日々考えていることをフランスから発信しています。自分の研究生活に関わる話題が多いですが、時に日常生活雑記も含まれます。

〈もの〉が「このもの」になるとき(承前)― ジルベール・シモンドンを読む(62)

2016-05-06 03:36:44 | 哲学

 昨日引用した箇所の後半だけ、再度以下に引用する。

on pourrait dire que, du point de vue de l’artisan, l’eccéité de l’objet ne commence à exister qu’avec l’effort de mise en forme ; comme cet effort de mise en forme coïncide temporellement avec le début de l’eccéité, il est naturel que l’artisan attribue le fondement de l’eccéité à l’information, bien que la prise de forme ne soit peut-être qu’un événement concomitant de l’avènement de l’eccéité de l’objet, le véritable principe étant la singularité du hic et nunc de l’opération complète (ILFI, p. 59).

 職人の眼からすると、対象の「このもの性」は、その対象を「形にする」(« mise en forme »)あるいはそれに「形を与える」努力とともにしかそれとして現に存在し始めない。
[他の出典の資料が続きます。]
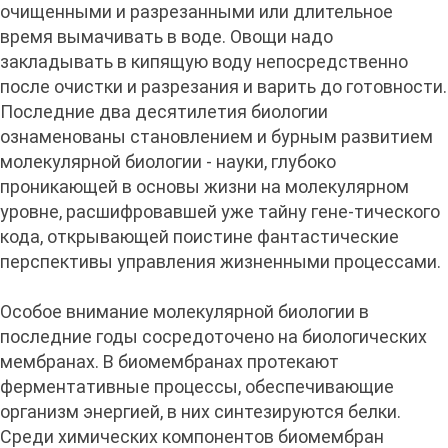
очищенными и разрезанными или длительное
время вымачивать в воде. Овощи надо
закладывать в кипящую воду непосредственно
после очистки и разрезания и варить до готовности.
Последние два десятилетия биологии
ознаменованы становлением и бурным развитием
молекулярной биологии - науки, глубоко
проникающей в основы жизни на молекулярном
уровне, расшифровавшей уже тайну гене-тического
кода, открывающей поистине фантастические
перспективы управления жизненными процессами.
Особое внимание молекулярной биологии в
последние годы сосредоточено на биологических
мембранах. В биомембранах протекают
ферментативные процессы, обеспечивающие
организм энергией, в них синтезируются белки.
Среди химических компонентов биомембран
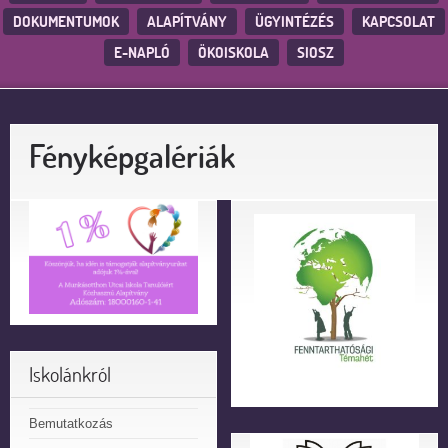
DOKUMENTUMOK
ALAPÍTVÁNY
ÜGYINTÉZÉS
KAPCSOLAT
E-NAPLÓ
ÖKOISKOLA
SIOSZ
Fényképgalériák
Iskolánkról
Bemutatkozás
この「形にする」という努力が或る対象の「このもの性」の始まりと時間的に一致しているのだから、職人が「このもの性」の基礎を « information » に帰すのは当然のことである。上掲の引用の前半部でそう言われている。
 ここでの « information » を「情報」とは訳せないことは明らかであろう。この « information » という、シモンドンにおいて特異な仕方でかつ曖昧さを含んだままに使用されてはいるが、きわめて知的生産性の高い概念については、三月・四月の記事で数回取り上げているので(3月10日28日30日31日4月12日13日。日付上をクリックするとこれらの記事へ飛ぶようにリンクが貼ってあります)、それらを参照していただくことにして、ここでは再論しない。
 あるものが「形に成る」(« prise de forme »)という出来事は、そのものの「このもの性」の到来と同時的である。これが第一次的な « information » とシモンドンによって呼ばれる事柄である。
 このような思考の根底にあり、それを常に活性化し展開・発展させていく原動力となっているのは、「真の原理は、十全なる作用の〈今〉〈ここ〉という単独性にある」という、一切の抽象化に先立つ具体的な個体化過程を存在生成の原理として捉える哲学的直観である。